# [Aufgabenstellung]
Kopiere die Zeilen der Einträge unverändert, beginnend mit der ersten Zeile und fortlaufend bis einschließlich der Zeile mit „Поздравляю, ангел мой, дай“.

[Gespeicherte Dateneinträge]
╭──
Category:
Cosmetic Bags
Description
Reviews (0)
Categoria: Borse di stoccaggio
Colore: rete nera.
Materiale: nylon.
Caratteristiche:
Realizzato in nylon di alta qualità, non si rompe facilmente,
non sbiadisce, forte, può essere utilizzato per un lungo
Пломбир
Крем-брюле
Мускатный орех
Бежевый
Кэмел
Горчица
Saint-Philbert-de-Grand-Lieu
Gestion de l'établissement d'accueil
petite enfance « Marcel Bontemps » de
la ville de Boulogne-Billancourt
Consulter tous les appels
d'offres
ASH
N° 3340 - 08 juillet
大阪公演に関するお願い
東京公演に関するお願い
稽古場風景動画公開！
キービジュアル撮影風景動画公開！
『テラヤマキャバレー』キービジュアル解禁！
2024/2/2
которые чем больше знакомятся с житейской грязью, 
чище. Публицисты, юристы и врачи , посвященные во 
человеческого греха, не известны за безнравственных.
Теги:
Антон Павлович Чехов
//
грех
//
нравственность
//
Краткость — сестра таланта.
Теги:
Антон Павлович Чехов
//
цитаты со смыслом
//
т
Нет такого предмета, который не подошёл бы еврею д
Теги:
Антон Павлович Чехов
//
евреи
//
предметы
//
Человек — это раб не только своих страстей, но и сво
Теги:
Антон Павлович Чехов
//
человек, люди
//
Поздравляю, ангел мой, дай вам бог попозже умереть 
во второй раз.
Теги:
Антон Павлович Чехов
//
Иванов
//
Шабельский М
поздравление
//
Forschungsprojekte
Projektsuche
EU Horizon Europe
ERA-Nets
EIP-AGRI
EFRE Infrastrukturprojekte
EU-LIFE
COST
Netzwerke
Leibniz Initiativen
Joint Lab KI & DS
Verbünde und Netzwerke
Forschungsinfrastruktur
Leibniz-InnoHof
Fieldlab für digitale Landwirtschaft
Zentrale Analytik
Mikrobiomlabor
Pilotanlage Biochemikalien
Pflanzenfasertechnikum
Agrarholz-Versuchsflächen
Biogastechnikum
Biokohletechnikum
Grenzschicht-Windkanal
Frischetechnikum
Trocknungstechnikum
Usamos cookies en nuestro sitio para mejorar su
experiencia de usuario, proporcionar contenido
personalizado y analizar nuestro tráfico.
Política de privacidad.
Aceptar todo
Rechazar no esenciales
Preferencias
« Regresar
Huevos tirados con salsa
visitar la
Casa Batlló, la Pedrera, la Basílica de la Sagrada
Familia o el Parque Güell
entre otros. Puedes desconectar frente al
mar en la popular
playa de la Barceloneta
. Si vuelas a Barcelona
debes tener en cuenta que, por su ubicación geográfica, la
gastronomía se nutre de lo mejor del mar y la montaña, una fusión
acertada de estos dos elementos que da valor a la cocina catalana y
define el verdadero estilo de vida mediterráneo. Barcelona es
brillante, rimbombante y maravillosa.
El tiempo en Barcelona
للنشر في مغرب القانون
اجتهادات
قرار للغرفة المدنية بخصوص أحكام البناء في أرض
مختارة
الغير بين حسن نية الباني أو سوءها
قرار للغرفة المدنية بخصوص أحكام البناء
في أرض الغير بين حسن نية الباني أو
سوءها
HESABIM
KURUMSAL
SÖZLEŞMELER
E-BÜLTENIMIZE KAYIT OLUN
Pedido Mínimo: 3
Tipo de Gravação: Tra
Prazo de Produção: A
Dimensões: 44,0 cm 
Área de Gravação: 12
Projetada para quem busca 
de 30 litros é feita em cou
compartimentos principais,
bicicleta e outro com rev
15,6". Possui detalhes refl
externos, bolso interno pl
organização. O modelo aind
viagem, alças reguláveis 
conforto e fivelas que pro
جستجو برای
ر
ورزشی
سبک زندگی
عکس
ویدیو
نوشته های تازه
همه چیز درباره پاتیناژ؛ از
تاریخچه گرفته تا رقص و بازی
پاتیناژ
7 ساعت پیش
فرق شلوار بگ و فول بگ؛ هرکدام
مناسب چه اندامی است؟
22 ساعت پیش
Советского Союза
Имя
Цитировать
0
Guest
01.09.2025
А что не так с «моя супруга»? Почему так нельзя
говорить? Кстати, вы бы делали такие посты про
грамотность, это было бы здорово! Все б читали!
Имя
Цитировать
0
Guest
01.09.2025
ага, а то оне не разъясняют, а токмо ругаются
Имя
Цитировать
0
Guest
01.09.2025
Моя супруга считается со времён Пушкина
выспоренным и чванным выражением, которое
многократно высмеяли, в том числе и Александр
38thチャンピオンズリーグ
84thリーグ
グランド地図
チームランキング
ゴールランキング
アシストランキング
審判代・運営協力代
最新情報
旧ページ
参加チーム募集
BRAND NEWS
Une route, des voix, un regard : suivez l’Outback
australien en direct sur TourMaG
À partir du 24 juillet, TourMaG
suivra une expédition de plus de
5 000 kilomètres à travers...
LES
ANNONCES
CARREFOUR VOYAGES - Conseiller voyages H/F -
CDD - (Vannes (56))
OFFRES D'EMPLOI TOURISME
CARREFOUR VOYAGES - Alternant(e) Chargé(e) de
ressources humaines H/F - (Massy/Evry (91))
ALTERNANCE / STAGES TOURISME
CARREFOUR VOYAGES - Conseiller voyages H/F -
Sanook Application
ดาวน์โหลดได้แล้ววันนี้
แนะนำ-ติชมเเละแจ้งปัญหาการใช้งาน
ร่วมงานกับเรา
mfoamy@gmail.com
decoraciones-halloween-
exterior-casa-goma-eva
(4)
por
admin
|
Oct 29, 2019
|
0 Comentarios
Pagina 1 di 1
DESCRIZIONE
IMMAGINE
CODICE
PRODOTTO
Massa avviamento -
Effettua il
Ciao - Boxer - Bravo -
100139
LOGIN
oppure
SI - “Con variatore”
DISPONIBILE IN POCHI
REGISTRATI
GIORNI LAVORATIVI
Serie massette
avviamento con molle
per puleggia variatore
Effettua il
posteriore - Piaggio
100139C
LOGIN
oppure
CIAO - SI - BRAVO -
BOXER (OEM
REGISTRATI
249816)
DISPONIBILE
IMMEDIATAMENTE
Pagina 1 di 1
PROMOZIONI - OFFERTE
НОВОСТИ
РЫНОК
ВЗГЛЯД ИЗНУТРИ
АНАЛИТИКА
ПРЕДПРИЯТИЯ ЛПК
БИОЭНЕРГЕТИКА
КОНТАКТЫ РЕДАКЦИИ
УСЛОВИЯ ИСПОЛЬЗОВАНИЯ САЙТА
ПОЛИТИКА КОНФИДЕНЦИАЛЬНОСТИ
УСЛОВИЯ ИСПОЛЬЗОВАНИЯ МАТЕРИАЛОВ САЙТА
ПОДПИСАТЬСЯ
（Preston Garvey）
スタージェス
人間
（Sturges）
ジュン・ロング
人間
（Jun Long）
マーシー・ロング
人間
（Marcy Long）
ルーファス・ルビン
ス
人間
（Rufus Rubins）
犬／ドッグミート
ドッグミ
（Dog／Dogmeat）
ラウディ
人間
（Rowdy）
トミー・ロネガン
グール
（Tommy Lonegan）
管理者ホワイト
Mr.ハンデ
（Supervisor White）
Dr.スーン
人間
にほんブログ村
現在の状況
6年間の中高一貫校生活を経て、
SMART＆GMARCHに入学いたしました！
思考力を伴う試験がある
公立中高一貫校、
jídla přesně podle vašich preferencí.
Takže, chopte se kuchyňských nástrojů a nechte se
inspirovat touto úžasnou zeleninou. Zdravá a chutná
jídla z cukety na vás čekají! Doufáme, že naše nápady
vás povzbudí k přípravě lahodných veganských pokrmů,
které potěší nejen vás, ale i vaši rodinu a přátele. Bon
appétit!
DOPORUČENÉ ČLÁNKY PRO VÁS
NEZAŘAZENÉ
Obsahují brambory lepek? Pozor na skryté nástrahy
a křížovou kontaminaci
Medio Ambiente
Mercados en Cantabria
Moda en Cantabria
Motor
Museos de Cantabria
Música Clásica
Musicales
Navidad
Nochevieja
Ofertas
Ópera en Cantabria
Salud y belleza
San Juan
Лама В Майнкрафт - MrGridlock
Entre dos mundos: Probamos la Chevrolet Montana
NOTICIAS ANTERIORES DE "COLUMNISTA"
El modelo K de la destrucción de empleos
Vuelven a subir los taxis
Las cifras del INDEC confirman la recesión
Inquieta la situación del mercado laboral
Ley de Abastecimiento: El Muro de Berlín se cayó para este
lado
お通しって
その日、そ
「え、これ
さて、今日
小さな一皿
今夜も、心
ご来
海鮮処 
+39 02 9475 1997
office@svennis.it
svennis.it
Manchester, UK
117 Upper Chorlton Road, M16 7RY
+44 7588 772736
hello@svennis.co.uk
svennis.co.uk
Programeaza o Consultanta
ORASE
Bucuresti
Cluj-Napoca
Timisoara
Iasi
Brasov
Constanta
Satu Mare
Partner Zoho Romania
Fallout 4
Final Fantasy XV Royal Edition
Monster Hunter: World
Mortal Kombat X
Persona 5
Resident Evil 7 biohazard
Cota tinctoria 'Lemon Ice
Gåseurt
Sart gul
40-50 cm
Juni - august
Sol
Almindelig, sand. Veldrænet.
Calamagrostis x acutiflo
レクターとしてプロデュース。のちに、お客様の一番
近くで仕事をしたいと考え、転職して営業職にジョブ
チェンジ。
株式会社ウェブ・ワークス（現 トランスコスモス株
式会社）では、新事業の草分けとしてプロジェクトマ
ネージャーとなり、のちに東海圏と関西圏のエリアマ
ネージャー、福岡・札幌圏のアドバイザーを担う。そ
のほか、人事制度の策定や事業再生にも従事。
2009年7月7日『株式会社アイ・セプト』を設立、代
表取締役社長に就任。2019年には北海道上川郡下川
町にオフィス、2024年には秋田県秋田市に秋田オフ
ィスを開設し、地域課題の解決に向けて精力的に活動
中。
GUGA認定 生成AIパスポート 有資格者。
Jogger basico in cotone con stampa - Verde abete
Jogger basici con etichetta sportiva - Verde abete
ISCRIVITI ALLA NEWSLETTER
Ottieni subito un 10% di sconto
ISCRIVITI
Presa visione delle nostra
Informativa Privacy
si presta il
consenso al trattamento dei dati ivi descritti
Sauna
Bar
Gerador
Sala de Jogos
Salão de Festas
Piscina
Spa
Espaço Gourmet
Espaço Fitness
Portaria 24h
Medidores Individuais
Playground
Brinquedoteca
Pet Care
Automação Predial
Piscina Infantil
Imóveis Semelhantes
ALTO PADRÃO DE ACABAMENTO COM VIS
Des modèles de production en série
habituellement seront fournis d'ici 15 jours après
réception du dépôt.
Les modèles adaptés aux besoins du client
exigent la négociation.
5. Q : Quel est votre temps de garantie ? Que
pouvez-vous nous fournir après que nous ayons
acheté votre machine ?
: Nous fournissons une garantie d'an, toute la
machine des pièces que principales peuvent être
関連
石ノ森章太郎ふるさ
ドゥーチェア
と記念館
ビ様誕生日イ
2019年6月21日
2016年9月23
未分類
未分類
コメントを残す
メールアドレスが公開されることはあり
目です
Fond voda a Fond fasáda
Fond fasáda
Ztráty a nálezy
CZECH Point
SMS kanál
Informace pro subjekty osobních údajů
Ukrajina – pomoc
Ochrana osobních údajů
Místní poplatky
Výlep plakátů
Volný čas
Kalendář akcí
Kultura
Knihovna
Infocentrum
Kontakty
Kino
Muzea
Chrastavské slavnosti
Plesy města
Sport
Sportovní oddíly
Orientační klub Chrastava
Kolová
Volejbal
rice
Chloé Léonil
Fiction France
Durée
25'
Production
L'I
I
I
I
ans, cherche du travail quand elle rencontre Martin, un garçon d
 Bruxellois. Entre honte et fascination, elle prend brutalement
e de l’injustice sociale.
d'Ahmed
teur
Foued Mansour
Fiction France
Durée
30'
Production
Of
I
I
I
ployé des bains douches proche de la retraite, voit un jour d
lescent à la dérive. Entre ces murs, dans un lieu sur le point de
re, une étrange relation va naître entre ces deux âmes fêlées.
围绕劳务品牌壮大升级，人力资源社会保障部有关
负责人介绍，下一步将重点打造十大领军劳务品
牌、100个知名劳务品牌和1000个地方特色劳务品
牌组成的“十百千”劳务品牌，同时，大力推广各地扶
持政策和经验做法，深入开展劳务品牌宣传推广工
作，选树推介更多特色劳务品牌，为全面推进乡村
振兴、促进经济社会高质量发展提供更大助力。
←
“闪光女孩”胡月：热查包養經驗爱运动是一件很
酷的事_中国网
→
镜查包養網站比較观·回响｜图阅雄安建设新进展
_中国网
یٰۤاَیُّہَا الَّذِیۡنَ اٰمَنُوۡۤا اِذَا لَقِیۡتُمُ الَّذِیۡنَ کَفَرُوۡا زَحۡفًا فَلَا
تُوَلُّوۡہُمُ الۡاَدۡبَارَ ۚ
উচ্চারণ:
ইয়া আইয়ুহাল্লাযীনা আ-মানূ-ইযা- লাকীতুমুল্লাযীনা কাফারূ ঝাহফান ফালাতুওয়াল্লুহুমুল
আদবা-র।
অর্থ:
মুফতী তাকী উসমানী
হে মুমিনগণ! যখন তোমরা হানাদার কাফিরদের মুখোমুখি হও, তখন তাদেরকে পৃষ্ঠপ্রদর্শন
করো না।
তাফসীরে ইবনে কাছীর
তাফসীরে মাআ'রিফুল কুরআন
╰──
# [Gelöste Aufgabe]
Category:
Cosmetic Bags
Description
Reviews (0)
Categoria: Borse di stoccaggio
Colore: rete nera.
Materiale: nylon.
Caratteristiche:
Realizzato in nylon di alta qualità, non si rompe facilmente,
non sbiadisce, forte, può essere utilizzato per un lungo
Пломбир
Крем-брюле
Мускатный орех
Бежевый
Кэмел
Горчица
Saint-Philbert-de-Grand-Lieu
Gestion de l'établissement d'accueil
petite enfance « Marcel Bontemps » de
la ville de Boulogne-Billancourt
Consulter tous les appels
d'offres
ASH
N° 3340 - 08 juillet
大阪公演に関するお願い
東京公演に関するお願い
稽古場風景動画公開！
キービジュアル撮影風景動画公開！
『テラヤマキャバレー』キービジュアル解禁！
2024/2/2
которые чем больше знакомятся с житейской грязью, 
чище. Публицисты, юристы и врачи , посвященные во 
человеческого греха, не известны за безнравственных.
Теги:
Антон Павлович Чехов
//
грех
//
нравственность
//
Краткость — сестра таланта.
Теги:
Антон Павлович Чехов
//
цитаты со смыслом
//
т
Нет такого предмета, который не подошёл бы еврею д
Теги:
Антон Павлович Чехов
//
евреи
//
предметы
//
Человек — это раб не только своих страстей, но и сво
Теги:
Антон Павлович Чехов
//
человек, люди
//
Поздравляю, ангел мой, дай вам бог попозже умереть 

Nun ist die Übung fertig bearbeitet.